EXERCISE
Rewrite all of the rows below, changing every "pose" to "view" and leaving everything else the same.
- - -
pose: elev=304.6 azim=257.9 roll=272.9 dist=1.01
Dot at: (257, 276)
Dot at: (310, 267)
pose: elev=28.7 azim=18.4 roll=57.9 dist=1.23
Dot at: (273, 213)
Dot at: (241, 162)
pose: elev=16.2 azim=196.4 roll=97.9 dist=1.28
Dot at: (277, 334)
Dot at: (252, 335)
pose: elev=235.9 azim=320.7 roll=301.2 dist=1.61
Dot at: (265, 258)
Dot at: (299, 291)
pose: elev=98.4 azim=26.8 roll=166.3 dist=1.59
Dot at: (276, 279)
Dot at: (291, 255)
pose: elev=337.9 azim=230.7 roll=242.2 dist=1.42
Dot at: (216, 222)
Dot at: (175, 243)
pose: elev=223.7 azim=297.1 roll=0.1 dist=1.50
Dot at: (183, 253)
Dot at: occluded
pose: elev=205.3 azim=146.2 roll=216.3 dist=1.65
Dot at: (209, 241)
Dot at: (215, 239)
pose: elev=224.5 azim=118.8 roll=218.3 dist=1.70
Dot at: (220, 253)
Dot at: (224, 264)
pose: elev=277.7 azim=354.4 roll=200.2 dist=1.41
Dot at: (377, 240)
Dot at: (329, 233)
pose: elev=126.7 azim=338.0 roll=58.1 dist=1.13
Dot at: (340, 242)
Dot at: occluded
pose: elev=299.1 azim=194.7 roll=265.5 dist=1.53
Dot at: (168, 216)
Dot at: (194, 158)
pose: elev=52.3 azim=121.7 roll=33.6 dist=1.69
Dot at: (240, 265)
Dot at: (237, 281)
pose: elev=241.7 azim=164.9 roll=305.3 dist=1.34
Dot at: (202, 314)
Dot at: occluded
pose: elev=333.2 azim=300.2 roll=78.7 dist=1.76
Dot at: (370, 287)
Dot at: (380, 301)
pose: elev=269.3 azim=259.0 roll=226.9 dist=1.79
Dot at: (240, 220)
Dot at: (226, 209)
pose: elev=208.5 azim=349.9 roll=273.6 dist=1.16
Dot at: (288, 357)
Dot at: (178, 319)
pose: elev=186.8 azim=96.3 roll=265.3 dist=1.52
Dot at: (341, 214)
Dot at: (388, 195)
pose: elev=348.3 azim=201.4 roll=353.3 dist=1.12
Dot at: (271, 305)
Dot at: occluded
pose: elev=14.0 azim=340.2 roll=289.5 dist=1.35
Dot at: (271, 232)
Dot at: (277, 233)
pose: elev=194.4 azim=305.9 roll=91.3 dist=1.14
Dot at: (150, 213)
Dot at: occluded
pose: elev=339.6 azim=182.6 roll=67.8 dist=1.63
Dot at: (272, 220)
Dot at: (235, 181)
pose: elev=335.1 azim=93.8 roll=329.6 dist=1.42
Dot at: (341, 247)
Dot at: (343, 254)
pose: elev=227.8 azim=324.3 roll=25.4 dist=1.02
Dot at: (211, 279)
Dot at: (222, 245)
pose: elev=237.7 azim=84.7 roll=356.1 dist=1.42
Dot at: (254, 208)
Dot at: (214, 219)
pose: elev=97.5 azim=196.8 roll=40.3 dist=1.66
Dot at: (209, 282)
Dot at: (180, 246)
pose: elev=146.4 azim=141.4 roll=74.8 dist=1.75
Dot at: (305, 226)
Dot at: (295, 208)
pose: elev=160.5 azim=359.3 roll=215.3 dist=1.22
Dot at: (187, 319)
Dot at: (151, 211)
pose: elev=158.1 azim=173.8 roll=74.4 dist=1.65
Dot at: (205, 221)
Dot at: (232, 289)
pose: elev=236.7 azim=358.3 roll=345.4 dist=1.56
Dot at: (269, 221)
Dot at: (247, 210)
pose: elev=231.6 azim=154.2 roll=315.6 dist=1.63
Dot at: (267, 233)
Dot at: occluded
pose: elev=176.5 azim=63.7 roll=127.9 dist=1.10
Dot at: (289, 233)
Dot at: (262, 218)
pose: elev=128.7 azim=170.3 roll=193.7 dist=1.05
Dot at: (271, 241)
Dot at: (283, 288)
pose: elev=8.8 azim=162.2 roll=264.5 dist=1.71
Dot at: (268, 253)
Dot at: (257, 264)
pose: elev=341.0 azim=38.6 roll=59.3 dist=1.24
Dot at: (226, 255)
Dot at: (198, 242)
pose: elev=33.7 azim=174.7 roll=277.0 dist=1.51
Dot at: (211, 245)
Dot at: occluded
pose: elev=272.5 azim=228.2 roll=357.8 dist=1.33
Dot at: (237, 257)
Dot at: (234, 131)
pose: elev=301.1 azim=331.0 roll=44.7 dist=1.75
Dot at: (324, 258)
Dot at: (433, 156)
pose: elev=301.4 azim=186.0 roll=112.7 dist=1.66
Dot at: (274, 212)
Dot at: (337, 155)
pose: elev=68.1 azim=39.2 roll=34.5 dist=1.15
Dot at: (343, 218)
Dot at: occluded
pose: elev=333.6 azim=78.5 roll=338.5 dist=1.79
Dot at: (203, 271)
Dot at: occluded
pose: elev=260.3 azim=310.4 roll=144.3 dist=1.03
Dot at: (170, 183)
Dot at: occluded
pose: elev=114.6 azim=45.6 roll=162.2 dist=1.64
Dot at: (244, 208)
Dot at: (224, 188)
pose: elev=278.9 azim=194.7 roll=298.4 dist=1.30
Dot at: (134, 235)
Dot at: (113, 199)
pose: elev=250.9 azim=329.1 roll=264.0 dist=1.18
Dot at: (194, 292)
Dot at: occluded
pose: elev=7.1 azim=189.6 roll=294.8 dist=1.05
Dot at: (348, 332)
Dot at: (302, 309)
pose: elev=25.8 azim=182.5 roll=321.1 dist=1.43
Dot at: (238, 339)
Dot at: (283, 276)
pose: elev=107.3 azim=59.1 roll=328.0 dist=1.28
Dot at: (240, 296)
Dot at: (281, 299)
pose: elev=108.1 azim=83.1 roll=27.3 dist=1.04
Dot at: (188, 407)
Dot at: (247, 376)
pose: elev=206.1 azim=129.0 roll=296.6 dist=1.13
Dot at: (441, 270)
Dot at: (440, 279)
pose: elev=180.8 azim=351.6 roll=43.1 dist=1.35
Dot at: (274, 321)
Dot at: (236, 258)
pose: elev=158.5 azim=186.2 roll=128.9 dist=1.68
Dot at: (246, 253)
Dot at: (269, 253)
- - -
FULL OUTPUT
view: elev=304.6 azim=257.9 roll=272.9 dist=1.01
Dot at: (257, 276)
Dot at: (310, 267)
view: elev=28.7 azim=18.4 roll=57.9 dist=1.23
Dot at: (273, 213)
Dot at: (241, 162)
view: elev=16.2 azim=196.4 roll=97.9 dist=1.28
Dot at: (277, 334)
Dot at: (252, 335)
view: elev=235.9 azim=320.7 roll=301.2 dist=1.61
Dot at: (265, 258)
Dot at: (299, 291)
view: elev=98.4 azim=26.8 roll=166.3 dist=1.59
Dot at: (276, 279)
Dot at: (291, 255)
view: elev=337.9 azim=230.7 roll=242.2 dist=1.42
Dot at: (216, 222)
Dot at: (175, 243)
view: elev=223.7 azim=297.1 roll=0.1 dist=1.50
Dot at: (183, 253)
Dot at: occluded
view: elev=205.3 azim=146.2 roll=216.3 dist=1.65
Dot at: (209, 241)
Dot at: (215, 239)
view: elev=224.5 azim=118.8 roll=218.3 dist=1.70
Dot at: (220, 253)
Dot at: (224, 264)
view: elev=277.7 azim=354.4 roll=200.2 dist=1.41
Dot at: (377, 240)
Dot at: (329, 233)
view: elev=126.7 azim=338.0 roll=58.1 dist=1.13
Dot at: (340, 242)
Dot at: occluded
view: elev=299.1 azim=194.7 roll=265.5 dist=1.53
Dot at: (168, 216)
Dot at: (194, 158)
view: elev=52.3 azim=121.7 roll=33.6 dist=1.69
Dot at: (240, 265)
Dot at: (237, 281)
view: elev=241.7 azim=164.9 roll=305.3 dist=1.34
Dot at: (202, 314)
Dot at: occluded
view: elev=333.2 azim=300.2 roll=78.7 dist=1.76
Dot at: (370, 287)
Dot at: (380, 301)
view: elev=269.3 azim=259.0 roll=226.9 dist=1.79
Dot at: (240, 220)
Dot at: (226, 209)
view: elev=208.5 azim=349.9 roll=273.6 dist=1.16
Dot at: (288, 357)
Dot at: (178, 319)
view: elev=186.8 azim=96.3 roll=265.3 dist=1.52
Dot at: (341, 214)
Dot at: (388, 195)
view: elev=348.3 azim=201.4 roll=353.3 dist=1.12
Dot at: (271, 305)
Dot at: occluded
view: elev=14.0 azim=340.2 roll=289.5 dist=1.35
Dot at: (271, 232)
Dot at: (277, 233)
view: elev=194.4 azim=305.9 roll=91.3 dist=1.14
Dot at: (150, 213)
Dot at: occluded
view: elev=339.6 azim=182.6 roll=67.8 dist=1.63
Dot at: (272, 220)
Dot at: (235, 181)
view: elev=335.1 azim=93.8 roll=329.6 dist=1.42
Dot at: (341, 247)
Dot at: (343, 254)
view: elev=227.8 azim=324.3 roll=25.4 dist=1.02
Dot at: (211, 279)
Dot at: (222, 245)
view: elev=237.7 azim=84.7 roll=356.1 dist=1.42
Dot at: (254, 208)
Dot at: (214, 219)
view: elev=97.5 azim=196.8 roll=40.3 dist=1.66
Dot at: (209, 282)
Dot at: (180, 246)
view: elev=146.4 azim=141.4 roll=74.8 dist=1.75
Dot at: (305, 226)
Dot at: (295, 208)
view: elev=160.5 azim=359.3 roll=215.3 dist=1.22
Dot at: (187, 319)
Dot at: (151, 211)
view: elev=158.1 azim=173.8 roll=74.4 dist=1.65
Dot at: (205, 221)
Dot at: (232, 289)
view: elev=236.7 azim=358.3 roll=345.4 dist=1.56
Dot at: (269, 221)
Dot at: (247, 210)
view: elev=231.6 azim=154.2 roll=315.6 dist=1.63
Dot at: (267, 233)
Dot at: occluded
view: elev=176.5 azim=63.7 roll=127.9 dist=1.10
Dot at: (289, 233)
Dot at: (262, 218)
view: elev=128.7 azim=170.3 roll=193.7 dist=1.05
Dot at: (271, 241)
Dot at: (283, 288)
view: elev=8.8 azim=162.2 roll=264.5 dist=1.71
Dot at: (268, 253)
Dot at: (257, 264)
view: elev=341.0 azim=38.6 roll=59.3 dist=1.24
Dot at: (226, 255)
Dot at: (198, 242)
view: elev=33.7 azim=174.7 roll=277.0 dist=1.51
Dot at: (211, 245)
Dot at: occluded
view: elev=272.5 azim=228.2 roll=357.8 dist=1.33
Dot at: (237, 257)
Dot at: (234, 131)
view: elev=301.1 azim=331.0 roll=44.7 dist=1.75
Dot at: (324, 258)
Dot at: (433, 156)
view: elev=301.4 azim=186.0 roll=112.7 dist=1.66
Dot at: (274, 212)
Dot at: (337, 155)
view: elev=68.1 azim=39.2 roll=34.5 dist=1.15
Dot at: (343, 218)
Dot at: occluded
view: elev=333.6 azim=78.5 roll=338.5 dist=1.79
Dot at: (203, 271)
Dot at: occluded
view: elev=260.3 azim=310.4 roll=144.3 dist=1.03
Dot at: (170, 183)
Dot at: occluded
view: elev=114.6 azim=45.6 roll=162.2 dist=1.64
Dot at: (244, 208)
Dot at: (224, 188)
view: elev=278.9 azim=194.7 roll=298.4 dist=1.30
Dot at: (134, 235)
Dot at: (113, 199)
view: elev=250.9 azim=329.1 roll=264.0 dist=1.18
Dot at: (194, 292)
Dot at: occluded
view: elev=7.1 azim=189.6 roll=294.8 dist=1.05
Dot at: (348, 332)
Dot at: (302, 309)
view: elev=25.8 azim=182.5 roll=321.1 dist=1.43
Dot at: (238, 339)
Dot at: (283, 276)
view: elev=107.3 azim=59.1 roll=328.0 dist=1.28
Dot at: (240, 296)
Dot at: (281, 299)
view: elev=108.1 azim=83.1 roll=27.3 dist=1.04
Dot at: (188, 407)
Dot at: (247, 376)
view: elev=206.1 azim=129.0 roll=296.6 dist=1.13
Dot at: (441, 270)
Dot at: (440, 279)
view: elev=180.8 azim=351.6 roll=43.1 dist=1.35
Dot at: (274, 321)
Dot at: (236, 258)
view: elev=158.5 azim=186.2 roll=128.9 dist=1.68
Dot at: (246, 253)
Dot at: (269, 253)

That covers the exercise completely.